GESTELLTE AUFGABE
Was zeigen die Bilder der Trolltunga laut dem Text über die Trolltunga nicht?

Auf der Zunge des Trolls

Die Trolltunga. Unverkennbares Fotomotiv Norwegens. Was die Bilder nicht zeigen, ist die Wanderung über viele Kilometer dorthin.

Wir lassen unsere müden Füße über den mehrere hundert Meter hohen Abgrund baumeln. Sachte haben wir uns an die Kante der Trolltunga herangewagt. Haben vorsichtig über den Felsrand gelugt, uns langsam hingesetzt und sind mit unseren Hinterteilen immer näher dort hin gerutscht, wo die Steinformation abbricht.

Ganz vorne schwingt die Tunga leicht auf. Es ist, als würde man in einer großen Schüssel Platz nehmen. So schützt die Trolltunga ihre Besucher auf ganz besondere Weise, vor dem Nachvornefallen. Man rutscht sogar wieder leicht von der Kante zurück. Wir klammern uns mit den Fingern am Gestein fest, um nicht aus unserer wagemutigen Position drängt zu werden.

BEREITGESTELLTE DATEN
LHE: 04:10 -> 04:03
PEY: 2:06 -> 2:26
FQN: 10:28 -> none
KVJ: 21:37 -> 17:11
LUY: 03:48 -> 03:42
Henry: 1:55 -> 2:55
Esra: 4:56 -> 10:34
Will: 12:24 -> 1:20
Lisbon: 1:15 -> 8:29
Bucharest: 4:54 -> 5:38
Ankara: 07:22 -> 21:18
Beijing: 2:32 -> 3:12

--

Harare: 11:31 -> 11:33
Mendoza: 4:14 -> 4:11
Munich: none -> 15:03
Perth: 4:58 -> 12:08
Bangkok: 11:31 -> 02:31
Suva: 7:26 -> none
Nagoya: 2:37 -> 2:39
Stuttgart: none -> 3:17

==

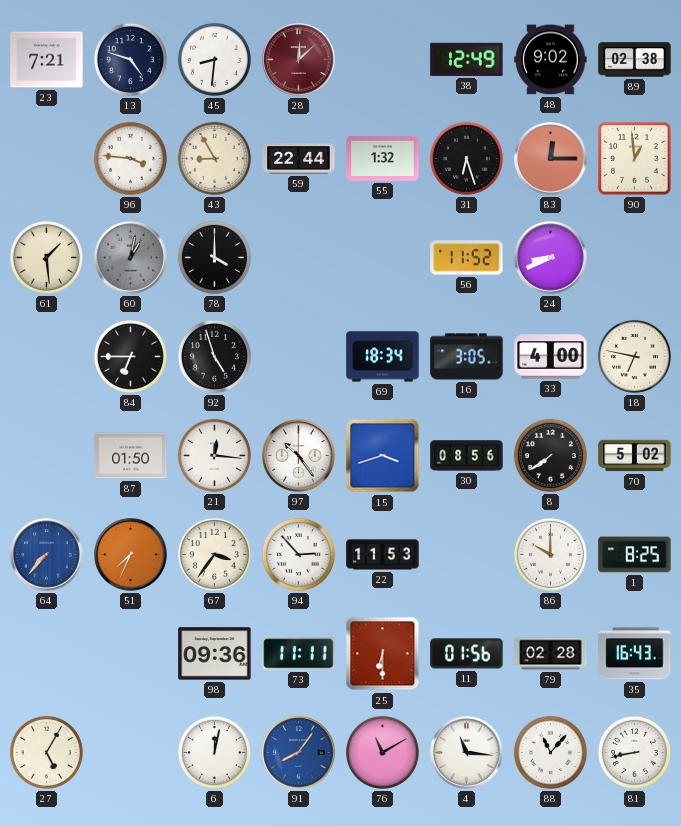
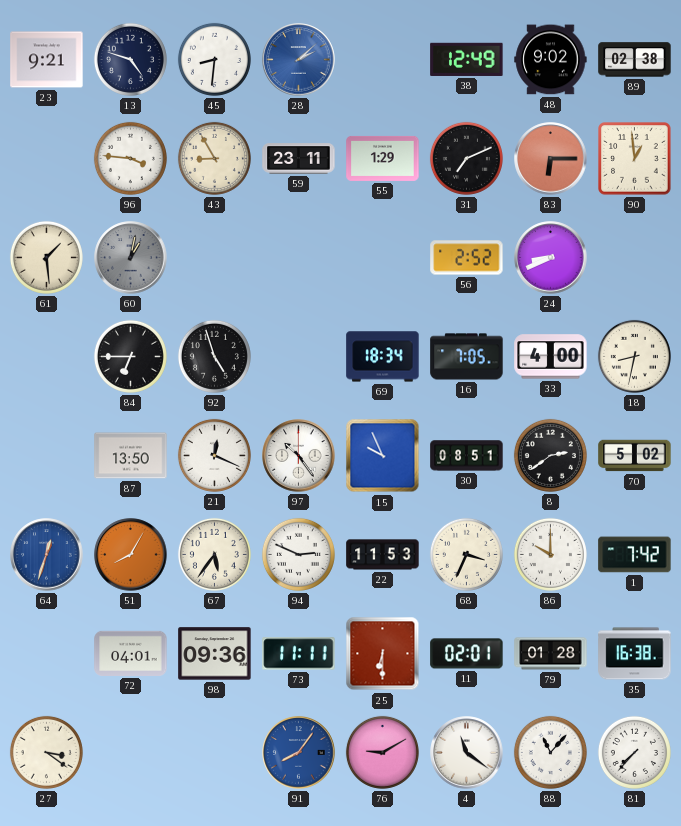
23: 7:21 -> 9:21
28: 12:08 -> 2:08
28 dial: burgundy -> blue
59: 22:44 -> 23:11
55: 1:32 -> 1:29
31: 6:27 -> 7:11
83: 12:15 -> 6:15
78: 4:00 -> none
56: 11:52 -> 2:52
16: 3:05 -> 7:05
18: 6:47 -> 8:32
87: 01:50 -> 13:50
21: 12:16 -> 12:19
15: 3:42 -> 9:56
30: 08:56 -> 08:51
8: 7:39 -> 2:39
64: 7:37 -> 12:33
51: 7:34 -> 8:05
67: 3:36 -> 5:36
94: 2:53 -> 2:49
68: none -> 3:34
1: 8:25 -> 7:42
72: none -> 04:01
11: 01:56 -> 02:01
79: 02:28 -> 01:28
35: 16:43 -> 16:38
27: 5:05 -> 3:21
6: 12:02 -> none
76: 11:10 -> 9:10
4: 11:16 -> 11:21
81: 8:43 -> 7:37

ERWARTETE AUSGABE
Die Wanderung über viele Kilometer dorthin.